The same error comes from adding thunder.jit to the subsequent ResBlock here

tfogal commented 1 month ago

Yikes, this is deep in the interpreter:

  File "/workspace/software/NeMo/examples/multimodal/text_to_image/stable_diffusion/sd_train.py", line 80, in main
    trainer.fit(model)
  File "/usr/local/lib/python3.10/dist-packages/pytorch_lightning/trainer/trainer.py", line 532, in fit
    call._call_and_handle_interrupt(
  File "/usr/local/lib/python3.10/dist-packages/pytorch_lightning/trainer/call.py", line 42, in _call_and_handle_interrupt
    return trainer.strategy.launcher.launch(trainer_fn, *args, trainer=trainer, **kwargs)
  File "/usr/local/lib/python3.10/dist-packages/pytorch_lightning/strategies/launchers/subprocess_script.py", line 93, in launch
    return function(*args, **kwargs)
  File "/usr/local/lib/python3.10/dist-packages/pytorch_lightning/trainer/trainer.py", line 571, in _fit_impl
    self._run(model, ckpt_path=ckpt_path)
...
  File "/workspace/software/lightning-thunder/thunder/__init__.py", line 473, in get_computation_and_inputs
    jit_results: TraceResults = interpreter(
  File "/workspace/software/lightning-thunder/thunder/__init__.py", line 190, in _general_frontend
    return thunder_general_jit(fn, args, kwargs, sharp_edges=sharp_edges, record_history=record_history)
  File "/workspace/software/lightning-thunder/thunder/core/jit_ext.py", line 1529, in thunder_general_jit
    result = jfn(*args, **kwargs)
  File "/workspace/software/lightning-thunder/thunder/core/interpreter.py", line 6692, in fn_
    raise InterpreterError(msg) from e
thunder.core.interpreter.InterpreterError: Encountered exception TypeError: missing a required argument: 'emb' while tracing [snip]

Since it complains about emb, my first thought is that it's related to the embedding layers ("emb_layers"):

... while tracing ResBlock(
  (in_layers): Sequential(
    (0): GroupNorm(32, 320, eps=1e-05, affine=True)
    (1): Conv2d(320, 320, kernel_size=(3, 3), stride=(1, 1), padding=(1, 1))
  )
  (h_upd): Identity()
  (x_upd): Identity()
  (emb_layers): Sequential(
    (0): SiLU()
    (1): Linear(in_features=1280, out_features=320, bias=True)
  )
  (out_layers): Sequential(
    (0): GroupNorm(32, 320, eps=1e-05, affine=True)
    (1): Dropout(p=0, inplace=False)
    (2): Conv2d(320, 320, kernel_size=(3, 3), stride=(1, 1), padding=(1, 1))
  )
  (skip_connection): Identity()
):

but neither of those ops take an emb parameter.

Anyway this is deep in code that @t-vi worked on, so I'm going to need to tag him for help.
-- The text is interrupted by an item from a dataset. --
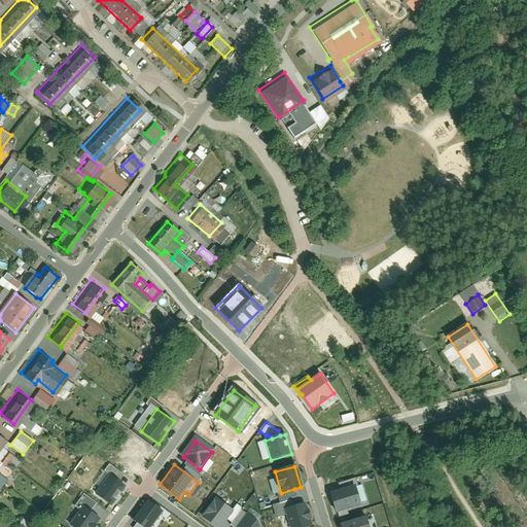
[(96,494),(111,505),(126,486),(110,475),(96,494)]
Tom, can you help us identify what went awry here? We're happy to change the input to workaround, but it's not clear what change would help thunder here.

mruberry commented 1 month ago

triage review — @athitten can we provide a minimal example for this issue that @t-vi, who works at Lightning AI, can use to reproduce this failure?